TASK PROMPT: Counting only lines of the listing below that hold the word "Right", give the total and nothing else.

RECORDS SUPPLIED:
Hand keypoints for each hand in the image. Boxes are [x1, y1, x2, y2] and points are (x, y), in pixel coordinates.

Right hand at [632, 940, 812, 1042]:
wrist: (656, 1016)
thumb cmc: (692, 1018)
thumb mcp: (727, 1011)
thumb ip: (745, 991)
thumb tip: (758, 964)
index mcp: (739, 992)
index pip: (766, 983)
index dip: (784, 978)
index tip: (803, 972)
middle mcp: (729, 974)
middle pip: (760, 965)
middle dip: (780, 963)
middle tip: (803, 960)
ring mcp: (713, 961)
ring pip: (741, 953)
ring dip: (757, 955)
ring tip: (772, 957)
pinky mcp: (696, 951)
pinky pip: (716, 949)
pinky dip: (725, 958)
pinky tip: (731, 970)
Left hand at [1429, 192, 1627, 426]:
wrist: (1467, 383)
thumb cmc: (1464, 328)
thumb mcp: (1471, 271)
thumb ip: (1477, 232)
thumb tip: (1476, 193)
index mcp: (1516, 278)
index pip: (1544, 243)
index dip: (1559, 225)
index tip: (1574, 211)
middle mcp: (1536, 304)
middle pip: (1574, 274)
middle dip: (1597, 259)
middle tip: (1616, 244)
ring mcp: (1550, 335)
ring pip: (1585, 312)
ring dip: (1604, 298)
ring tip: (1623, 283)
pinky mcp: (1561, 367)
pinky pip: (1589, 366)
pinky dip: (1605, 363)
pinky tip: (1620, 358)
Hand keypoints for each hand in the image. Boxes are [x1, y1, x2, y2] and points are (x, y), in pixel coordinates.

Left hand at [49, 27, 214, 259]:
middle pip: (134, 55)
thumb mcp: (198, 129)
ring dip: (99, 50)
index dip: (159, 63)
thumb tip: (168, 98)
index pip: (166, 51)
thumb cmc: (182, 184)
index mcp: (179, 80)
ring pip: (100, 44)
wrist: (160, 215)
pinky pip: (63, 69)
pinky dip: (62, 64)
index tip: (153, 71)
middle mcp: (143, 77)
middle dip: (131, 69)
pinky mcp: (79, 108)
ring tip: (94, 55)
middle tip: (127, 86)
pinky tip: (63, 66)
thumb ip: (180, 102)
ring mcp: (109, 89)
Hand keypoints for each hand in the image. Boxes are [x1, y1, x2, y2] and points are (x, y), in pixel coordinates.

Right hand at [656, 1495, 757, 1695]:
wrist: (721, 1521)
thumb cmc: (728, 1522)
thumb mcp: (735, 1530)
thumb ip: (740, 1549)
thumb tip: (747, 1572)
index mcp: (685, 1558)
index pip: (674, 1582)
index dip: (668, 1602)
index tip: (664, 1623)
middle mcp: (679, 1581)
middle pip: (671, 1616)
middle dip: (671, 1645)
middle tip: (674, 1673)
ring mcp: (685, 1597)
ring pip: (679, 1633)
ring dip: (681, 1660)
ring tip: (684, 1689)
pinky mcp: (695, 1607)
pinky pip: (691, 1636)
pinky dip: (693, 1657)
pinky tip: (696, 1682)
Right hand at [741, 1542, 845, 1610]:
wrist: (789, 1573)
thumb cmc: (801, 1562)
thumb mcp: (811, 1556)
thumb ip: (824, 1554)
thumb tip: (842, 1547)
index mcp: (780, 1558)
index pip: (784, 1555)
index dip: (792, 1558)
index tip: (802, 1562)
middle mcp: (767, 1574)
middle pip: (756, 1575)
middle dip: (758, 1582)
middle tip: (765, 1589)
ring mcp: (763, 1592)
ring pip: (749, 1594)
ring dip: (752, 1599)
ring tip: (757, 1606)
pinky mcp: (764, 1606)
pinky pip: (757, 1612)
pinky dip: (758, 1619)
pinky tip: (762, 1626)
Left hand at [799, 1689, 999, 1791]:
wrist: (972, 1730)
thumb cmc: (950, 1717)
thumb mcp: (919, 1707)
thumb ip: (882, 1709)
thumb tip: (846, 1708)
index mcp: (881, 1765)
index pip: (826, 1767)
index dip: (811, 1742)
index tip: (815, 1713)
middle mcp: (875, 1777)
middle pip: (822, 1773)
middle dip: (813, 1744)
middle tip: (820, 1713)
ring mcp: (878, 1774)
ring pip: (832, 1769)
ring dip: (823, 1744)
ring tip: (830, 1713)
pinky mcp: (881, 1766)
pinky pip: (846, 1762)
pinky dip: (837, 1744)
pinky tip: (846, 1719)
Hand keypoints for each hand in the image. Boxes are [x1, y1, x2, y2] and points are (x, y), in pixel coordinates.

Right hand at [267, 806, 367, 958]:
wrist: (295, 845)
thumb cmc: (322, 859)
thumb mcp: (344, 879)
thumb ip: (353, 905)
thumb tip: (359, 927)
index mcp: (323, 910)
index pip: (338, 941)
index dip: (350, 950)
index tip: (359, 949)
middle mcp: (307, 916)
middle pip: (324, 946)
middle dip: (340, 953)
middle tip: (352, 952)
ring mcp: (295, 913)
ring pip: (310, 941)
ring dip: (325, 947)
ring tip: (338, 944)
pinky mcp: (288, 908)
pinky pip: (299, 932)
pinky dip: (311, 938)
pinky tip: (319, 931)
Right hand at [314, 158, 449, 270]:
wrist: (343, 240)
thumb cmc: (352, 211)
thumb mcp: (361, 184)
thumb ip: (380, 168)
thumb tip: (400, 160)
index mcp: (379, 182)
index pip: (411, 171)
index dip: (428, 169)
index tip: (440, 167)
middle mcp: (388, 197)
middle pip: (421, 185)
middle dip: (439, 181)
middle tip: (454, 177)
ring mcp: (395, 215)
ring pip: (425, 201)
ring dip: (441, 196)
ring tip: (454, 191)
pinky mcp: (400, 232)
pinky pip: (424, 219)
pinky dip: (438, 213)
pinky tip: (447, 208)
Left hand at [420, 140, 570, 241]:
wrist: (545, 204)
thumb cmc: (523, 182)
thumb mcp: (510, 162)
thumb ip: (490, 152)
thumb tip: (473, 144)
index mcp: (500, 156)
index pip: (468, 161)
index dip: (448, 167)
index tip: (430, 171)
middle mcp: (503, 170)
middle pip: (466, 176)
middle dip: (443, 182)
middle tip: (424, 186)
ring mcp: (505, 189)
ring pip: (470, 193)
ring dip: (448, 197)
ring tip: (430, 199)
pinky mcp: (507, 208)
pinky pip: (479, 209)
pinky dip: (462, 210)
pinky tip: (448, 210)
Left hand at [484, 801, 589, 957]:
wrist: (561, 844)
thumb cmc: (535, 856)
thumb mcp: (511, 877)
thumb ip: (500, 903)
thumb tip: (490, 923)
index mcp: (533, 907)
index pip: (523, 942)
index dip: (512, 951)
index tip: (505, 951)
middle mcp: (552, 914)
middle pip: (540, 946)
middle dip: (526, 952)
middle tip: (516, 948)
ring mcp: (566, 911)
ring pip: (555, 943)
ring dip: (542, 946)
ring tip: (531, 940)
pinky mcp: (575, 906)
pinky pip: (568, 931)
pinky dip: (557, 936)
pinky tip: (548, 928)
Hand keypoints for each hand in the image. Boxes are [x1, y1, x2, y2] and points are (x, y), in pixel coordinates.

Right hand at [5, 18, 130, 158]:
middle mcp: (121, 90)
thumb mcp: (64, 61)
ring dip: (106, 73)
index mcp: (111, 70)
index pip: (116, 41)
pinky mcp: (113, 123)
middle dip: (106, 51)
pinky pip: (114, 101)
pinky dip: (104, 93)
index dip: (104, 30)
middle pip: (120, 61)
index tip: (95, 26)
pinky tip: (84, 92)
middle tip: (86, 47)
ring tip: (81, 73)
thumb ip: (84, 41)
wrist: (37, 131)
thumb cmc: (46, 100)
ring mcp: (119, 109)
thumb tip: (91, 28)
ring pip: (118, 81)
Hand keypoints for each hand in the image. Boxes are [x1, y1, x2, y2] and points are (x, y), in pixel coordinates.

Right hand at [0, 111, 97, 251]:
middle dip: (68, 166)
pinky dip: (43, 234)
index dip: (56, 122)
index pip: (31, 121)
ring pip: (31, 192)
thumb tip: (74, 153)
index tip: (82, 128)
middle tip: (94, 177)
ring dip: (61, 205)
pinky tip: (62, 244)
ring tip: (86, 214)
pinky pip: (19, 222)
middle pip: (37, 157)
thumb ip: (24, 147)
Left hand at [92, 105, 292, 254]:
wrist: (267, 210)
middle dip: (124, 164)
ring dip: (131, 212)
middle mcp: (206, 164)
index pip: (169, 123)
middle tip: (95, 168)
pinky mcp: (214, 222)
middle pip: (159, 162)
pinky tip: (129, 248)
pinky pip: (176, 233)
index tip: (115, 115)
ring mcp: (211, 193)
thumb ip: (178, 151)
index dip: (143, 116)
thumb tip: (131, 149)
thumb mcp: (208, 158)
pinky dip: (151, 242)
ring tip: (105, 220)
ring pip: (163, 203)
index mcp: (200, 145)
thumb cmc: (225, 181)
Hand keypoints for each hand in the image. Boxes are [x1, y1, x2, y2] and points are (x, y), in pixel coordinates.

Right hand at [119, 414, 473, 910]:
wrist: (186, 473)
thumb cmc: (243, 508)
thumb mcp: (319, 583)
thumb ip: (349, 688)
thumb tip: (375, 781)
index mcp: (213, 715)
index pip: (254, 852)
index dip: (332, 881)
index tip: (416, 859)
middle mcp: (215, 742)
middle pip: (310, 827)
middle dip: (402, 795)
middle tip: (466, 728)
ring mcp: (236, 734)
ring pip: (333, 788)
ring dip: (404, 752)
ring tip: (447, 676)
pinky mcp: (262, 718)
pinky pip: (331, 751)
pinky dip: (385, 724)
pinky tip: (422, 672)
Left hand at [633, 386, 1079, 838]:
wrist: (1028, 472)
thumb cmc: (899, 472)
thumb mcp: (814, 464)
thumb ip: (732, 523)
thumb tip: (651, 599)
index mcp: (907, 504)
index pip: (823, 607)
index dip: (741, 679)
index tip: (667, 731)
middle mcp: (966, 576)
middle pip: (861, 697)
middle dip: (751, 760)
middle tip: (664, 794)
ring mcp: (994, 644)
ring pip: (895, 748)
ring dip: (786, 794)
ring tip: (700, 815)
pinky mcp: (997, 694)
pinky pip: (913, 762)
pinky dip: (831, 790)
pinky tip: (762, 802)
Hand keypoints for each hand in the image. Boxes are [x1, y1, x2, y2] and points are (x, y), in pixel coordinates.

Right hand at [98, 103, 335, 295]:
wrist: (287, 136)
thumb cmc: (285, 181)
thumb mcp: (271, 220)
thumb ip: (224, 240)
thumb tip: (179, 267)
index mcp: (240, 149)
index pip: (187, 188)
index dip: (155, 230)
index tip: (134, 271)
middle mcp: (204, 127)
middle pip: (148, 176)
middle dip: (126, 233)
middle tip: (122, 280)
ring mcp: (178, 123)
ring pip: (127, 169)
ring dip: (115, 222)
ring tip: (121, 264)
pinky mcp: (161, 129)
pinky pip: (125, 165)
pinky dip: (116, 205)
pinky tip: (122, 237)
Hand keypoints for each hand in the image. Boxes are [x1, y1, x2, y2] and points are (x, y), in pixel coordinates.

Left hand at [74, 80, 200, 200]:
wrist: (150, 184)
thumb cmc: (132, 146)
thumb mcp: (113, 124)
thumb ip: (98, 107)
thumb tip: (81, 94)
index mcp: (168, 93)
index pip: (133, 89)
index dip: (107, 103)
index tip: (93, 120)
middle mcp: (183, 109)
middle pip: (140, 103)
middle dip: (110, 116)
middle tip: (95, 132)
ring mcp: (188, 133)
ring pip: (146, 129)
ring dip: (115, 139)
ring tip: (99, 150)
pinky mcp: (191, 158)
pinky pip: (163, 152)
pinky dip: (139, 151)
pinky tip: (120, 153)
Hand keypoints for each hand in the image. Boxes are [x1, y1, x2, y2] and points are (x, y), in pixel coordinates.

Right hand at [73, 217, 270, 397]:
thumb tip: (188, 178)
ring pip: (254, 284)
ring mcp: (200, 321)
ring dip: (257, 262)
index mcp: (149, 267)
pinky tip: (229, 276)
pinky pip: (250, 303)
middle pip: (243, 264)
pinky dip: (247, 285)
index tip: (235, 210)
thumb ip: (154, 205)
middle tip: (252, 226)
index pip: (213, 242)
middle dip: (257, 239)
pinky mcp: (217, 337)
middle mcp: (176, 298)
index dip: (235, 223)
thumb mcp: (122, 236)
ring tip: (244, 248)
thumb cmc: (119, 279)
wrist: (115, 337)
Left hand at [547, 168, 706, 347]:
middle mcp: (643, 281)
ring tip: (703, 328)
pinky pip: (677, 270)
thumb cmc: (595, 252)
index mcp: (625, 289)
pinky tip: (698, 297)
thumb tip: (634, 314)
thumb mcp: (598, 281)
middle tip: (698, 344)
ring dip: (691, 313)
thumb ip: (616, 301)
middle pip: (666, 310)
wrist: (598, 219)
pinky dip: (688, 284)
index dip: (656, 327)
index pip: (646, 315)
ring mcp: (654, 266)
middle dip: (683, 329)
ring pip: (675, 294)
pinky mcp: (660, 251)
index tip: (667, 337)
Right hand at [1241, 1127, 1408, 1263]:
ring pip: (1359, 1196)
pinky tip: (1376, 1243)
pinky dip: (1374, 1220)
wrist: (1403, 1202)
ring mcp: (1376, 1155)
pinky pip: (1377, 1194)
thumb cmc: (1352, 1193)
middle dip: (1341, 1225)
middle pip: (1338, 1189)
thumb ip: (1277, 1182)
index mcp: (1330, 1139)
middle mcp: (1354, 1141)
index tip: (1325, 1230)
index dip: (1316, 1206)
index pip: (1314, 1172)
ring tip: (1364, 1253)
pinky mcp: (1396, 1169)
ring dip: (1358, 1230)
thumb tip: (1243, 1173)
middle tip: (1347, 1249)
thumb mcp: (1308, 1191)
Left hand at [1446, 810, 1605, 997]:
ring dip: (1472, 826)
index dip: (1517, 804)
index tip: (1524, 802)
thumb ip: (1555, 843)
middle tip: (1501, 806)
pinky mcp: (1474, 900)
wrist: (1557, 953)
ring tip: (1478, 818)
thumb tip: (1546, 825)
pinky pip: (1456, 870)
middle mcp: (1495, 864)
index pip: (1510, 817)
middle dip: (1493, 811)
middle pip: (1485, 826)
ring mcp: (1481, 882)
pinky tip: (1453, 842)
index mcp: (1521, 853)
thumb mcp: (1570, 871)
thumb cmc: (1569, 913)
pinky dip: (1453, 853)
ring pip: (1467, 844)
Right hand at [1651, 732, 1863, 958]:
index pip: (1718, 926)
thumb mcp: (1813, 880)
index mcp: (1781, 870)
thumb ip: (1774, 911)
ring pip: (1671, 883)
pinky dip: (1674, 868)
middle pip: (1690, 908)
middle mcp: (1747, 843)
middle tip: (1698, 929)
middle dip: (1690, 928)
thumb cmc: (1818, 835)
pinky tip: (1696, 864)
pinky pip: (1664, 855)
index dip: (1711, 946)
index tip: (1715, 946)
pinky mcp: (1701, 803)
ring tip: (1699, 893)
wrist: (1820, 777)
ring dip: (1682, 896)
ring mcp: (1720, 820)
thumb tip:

OUTPUT OF THE TASK: 12